If you want a proper review, we need to see your real code, not something you've written just for this forum.

 

Different save paths are a good idea, but that alone is still very weak isolation, because there are no client-side boundaries. For example, if one area has a cross-site scripting vulnerability, an attacker can steal the CSRF token from the other area with a simple GET request and attack that area as well. Using separate domains prevents this due to the same-origin policy.

 

The session hash function isn't relevant for security. In fact, this option has been completely removed in PHP 7.1. If you're using an older version, both names like “sha512” and numbers (0 for MD5, 1 for SHA-1) are valid. My point was that you shouldn't set the hash function at runtime depending on the URL. Pick one function and then set it globally in the PHP configuration.

 

Garbage collection does not reliably delete sessions after a specific time. The session GC is only triggered with a certain probability when a request is made. So the sessions can survive much longer than 3600 seconds, unless you implement your own check. The check you've shown didn't really make sense, though, because you did it immediately after creating the session. You have to do it for each request when resuming the session.

 

The SameSite cookie parameter is still very new and not widely supported.

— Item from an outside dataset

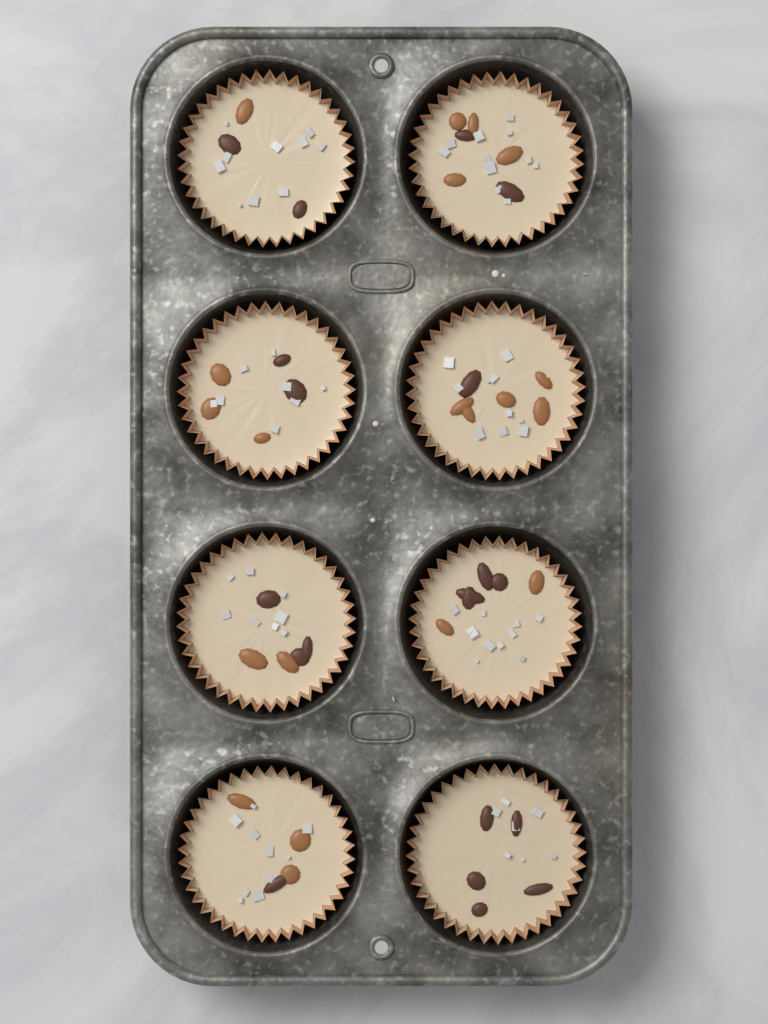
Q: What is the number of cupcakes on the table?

It's fine to use it as additional protection for certain browsers, but don't rely on it in any way.

 

 

 

Also, isn't sha512 better to use than sha256 (which you have set in the links session_secret)?

 

No. Hashes of high-entropy input like the session secret are immune to brute-force attacks as long as the hash algorithm is any good. So it doesn't matter if you use MD5, SHA-1, SHA-512 or whatever.

 

 

 

Finally, is there a difference between session_set_cookie_params() and setcookie() as they both seem to do the same thing.

 

The former defines the parameters specifically for the session cookie, the latter creates an arbitrary cookie.